Herri menduga kebakaran tersebut memang karena faktor cuaca dan bukan karena ulah manusia.
Pasalnya, jalur pendakian di Gunung Lawu juga sudah ditutup sejak Sabtu (09/09) lalu setelah kebakaran yang terjadi Gunung Bromo, imbas dari api yang dipicu dari suar atau flare saat proses foto pra-nikah.
“Kita sebetulnya dalam kondisi siaga dari api mana pun, tapi kalau aktivitas dari pendaki atau pun manusia itu kemarin sudah kita tutup (jalur pendakian). Kemudian kalau di ketinggian tersebut jelas tidak ada kegiatan peladangan di atas,” ujar dia.
Karhutla yang terjadi di Gunung Lawu itu terjadi di Kawasan Hargo Tiling dan Hargo Puruso. Adapun jumlah luas hutan yang terbakar, dikatakan Herri terus meluas dari hari ke hari.
“Luas hutan yang terbakar masuk Petak 63 A1 dan 63 A2 pada Senin lalu mencapai 170 hektare. Tapi pada Rabu pagi ini luas terbakar bertambah menjadi 180 hektare,” sebut Herry saat dimintai perkembangan data terbaru luas kebakaran hutan di Gunung Lawu pada Rabu (11/10).
Apa dampak kebakaran di Gunung Lawu?
Herri menambahkan, dampak kebakaran yang terjadi di hutan Gunung Lawu menyebabkan sejumlah tanaman yang menjadi pakan satwa di kawasan hutan tersebut hangus terbakar.
Selain itu dampak kebakaran juga menyebabkan terbukanya vegetasi, yang berpotensi mengurangi resapan air dan mengakibatkan banjir bandang atau longsor jika cuaca buruk.
“Yang tadinya vegetasi tertutup sekarang terbuka. Terus nanti ada resapan air yang mungkin tidak terproses dengan sempurna,” kata dia.

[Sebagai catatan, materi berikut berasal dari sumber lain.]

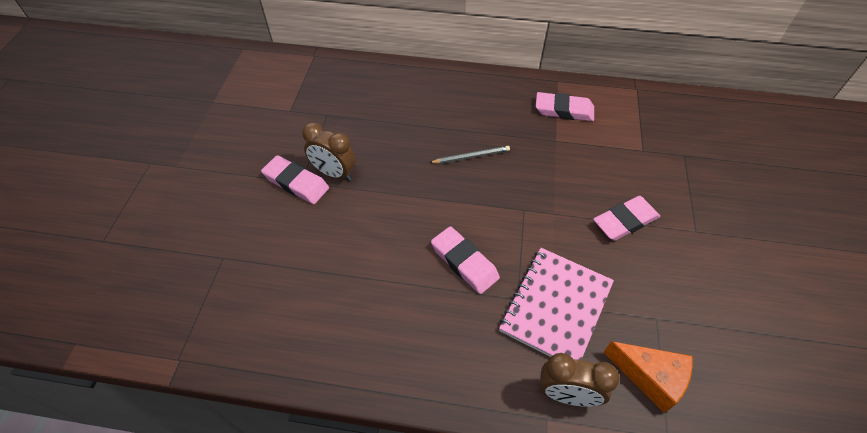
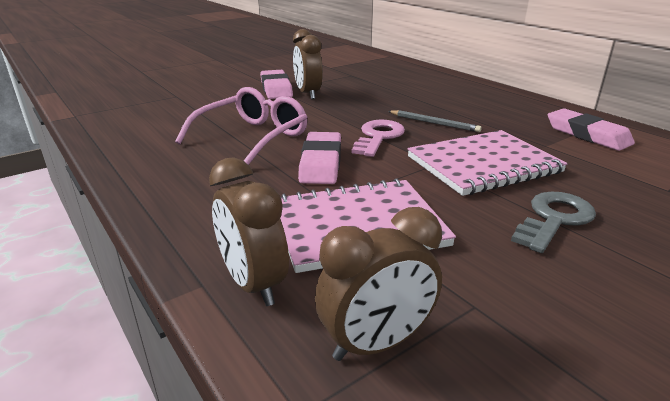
camera: 45 degrees right, 25 degrees down
(381, 269) = (252, 137): none -> pink glasses
(459, 202) = (378, 137): none -> pink key
(548, 190) = (483, 164): none -> pink notebook
(625, 221) = (554, 219): pink eraser -> grey key
(650, 377) = (376, 343): orange cheese -> brown clock

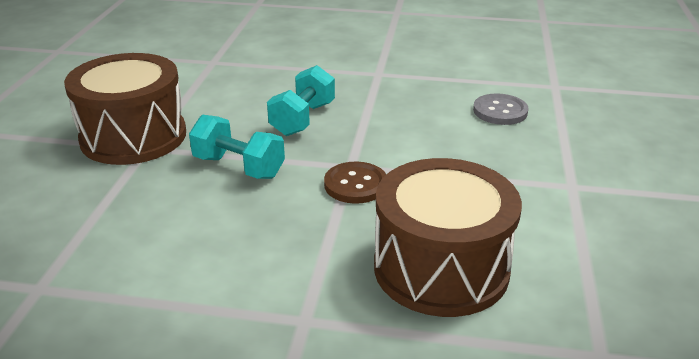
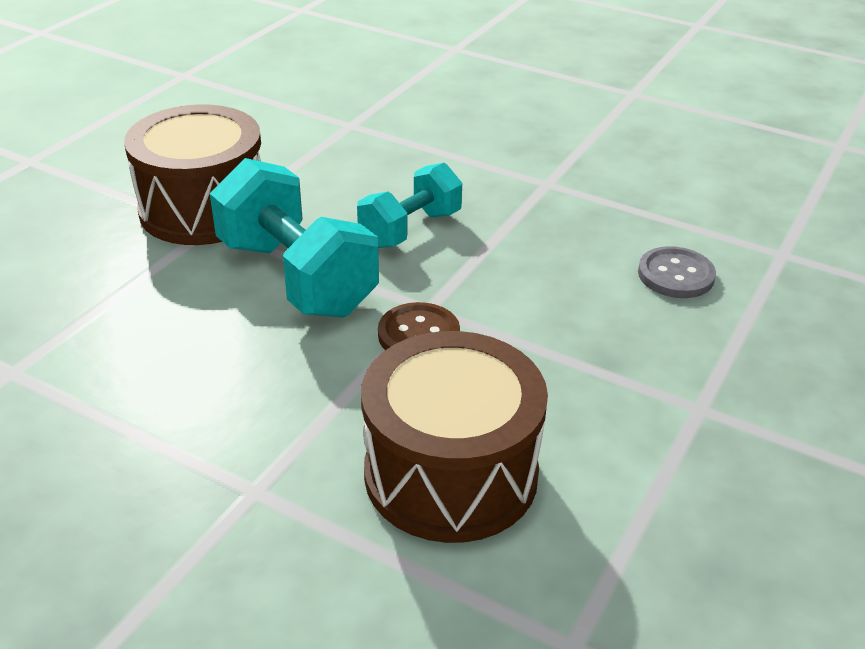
camera: 20 degrees right, 5 degrees up
(239, 167) = (296, 277): turquoise dumbbell -> turquoise dumbbell, size x1.61

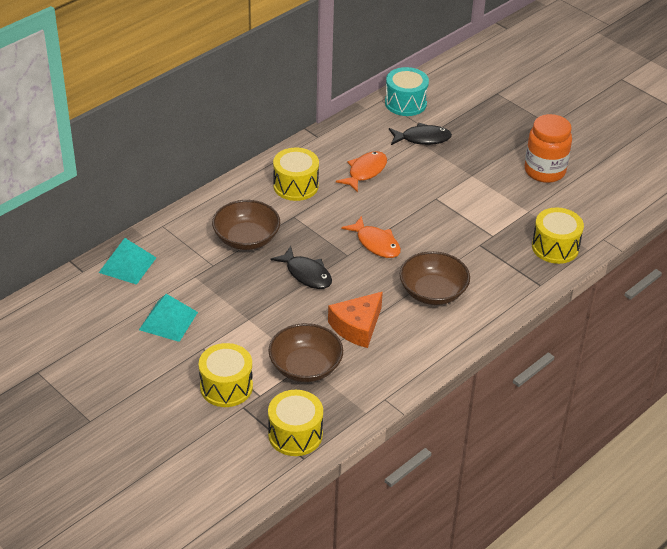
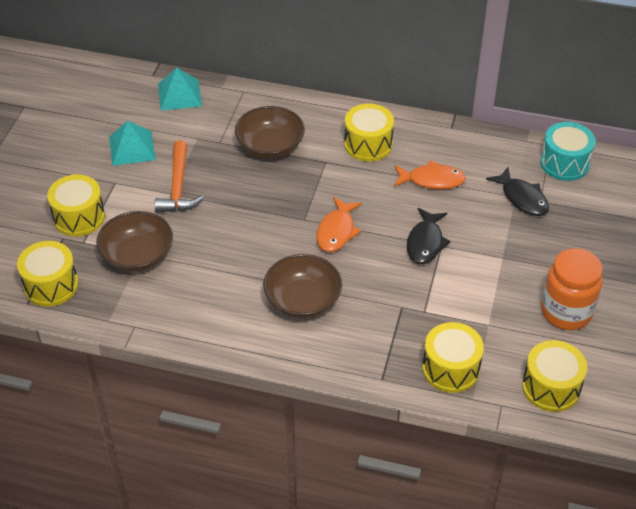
camera: 60 degrees right, 5 degrees up
(245, 311) = (178, 187): none -> orange hammer
(306, 274) = (256, 204): black fish -> black fish (425, 242)
(357, 327) = (213, 267): orange cheese -> none
(604, 209) = (551, 387): none -> yellow drum

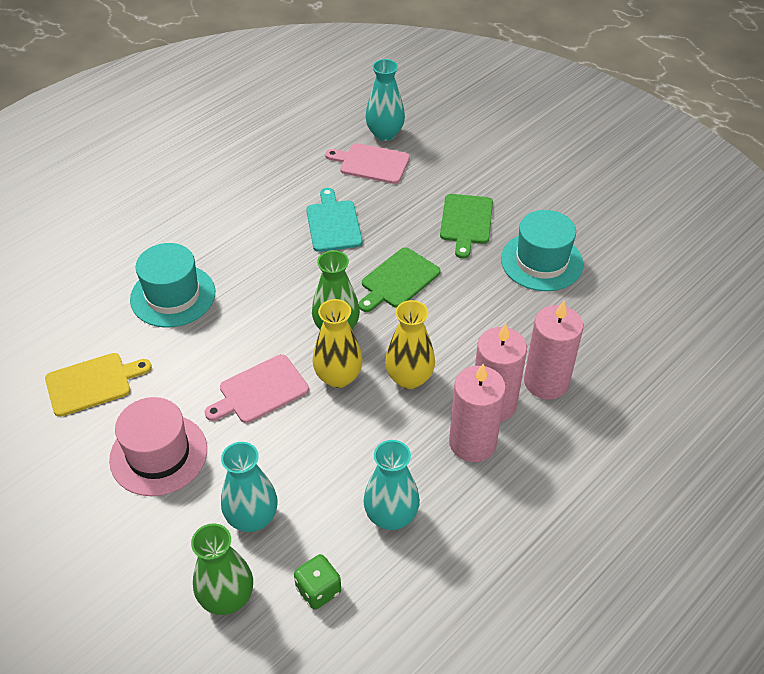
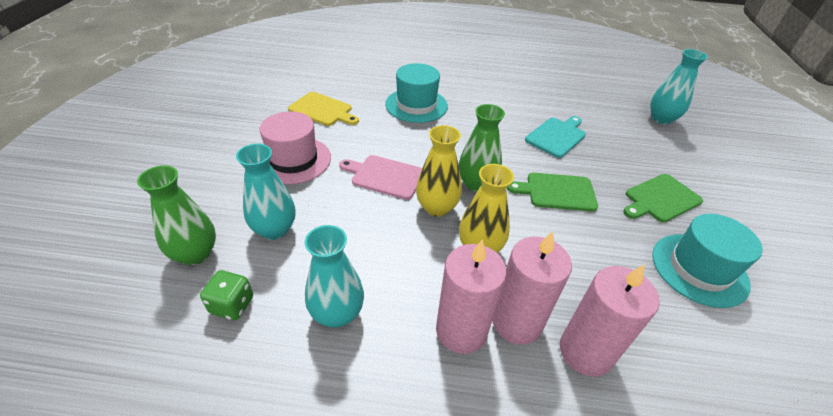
camera: 50 degrees right, 5 degrees down
(371, 163) = (629, 126): pink cutting board -> none

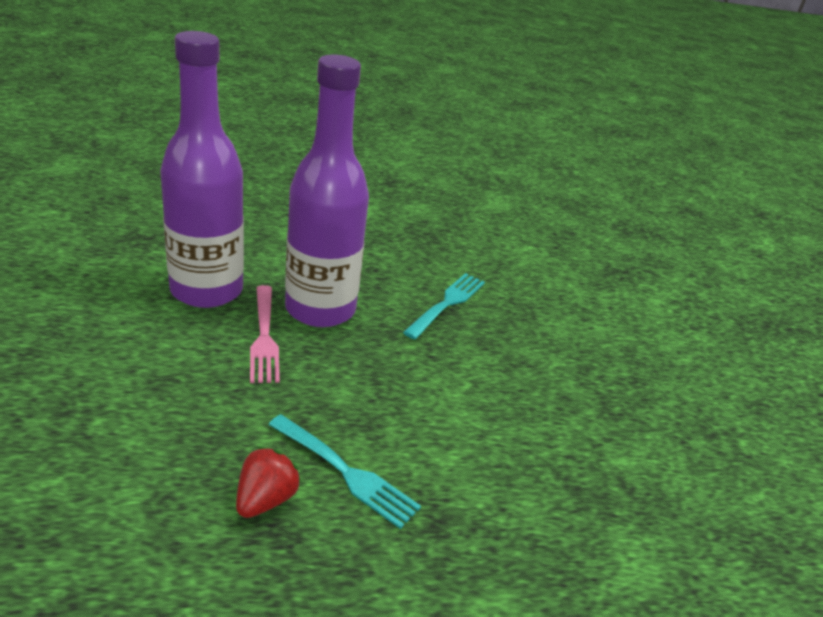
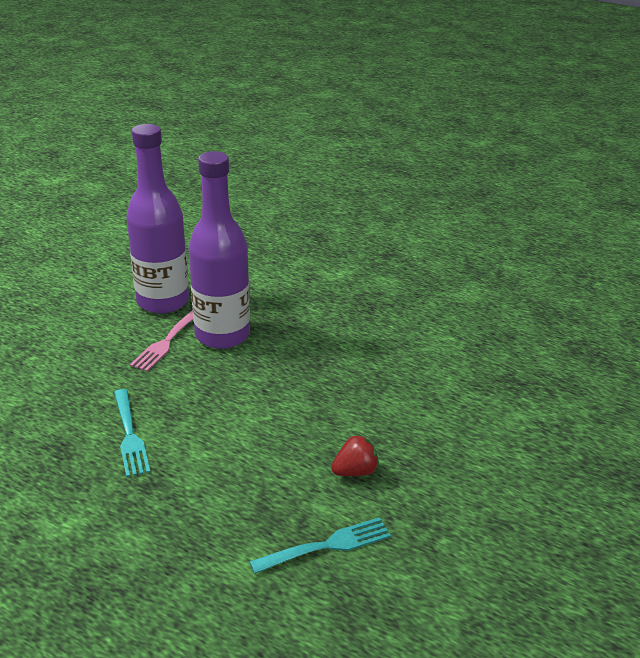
camera: 40 degrees right, 0 degrees up
(265, 499) = (73, 430): red strawberry -> red strawberry (355, 471)
(447, 304) = (320, 359): turquoise fork -> turquoise fork (326, 546)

Dampak kebakaran yang terjadi sejak Minggu (01/10) lalu itu juga menyebabkan suplai air untuk warga yang tinggal di lereng Gunung Lawu, tepatnya di sekitar kawasan Candi Cetho di Desa Gumeng, Karanganyar, ikut terdampak.
Salah satu warga yang bernama Sangadi mengungkapkan sejumlah warga yang tinggal di kawasan tersebut menggantungkan kebutuhan air dari sumber mata air Sendang Macan.
Akibat kebakaran tersebut, saluran pipa air di atas ikut terbakar sehingga aliran air dari sumber mata air itu terhenti.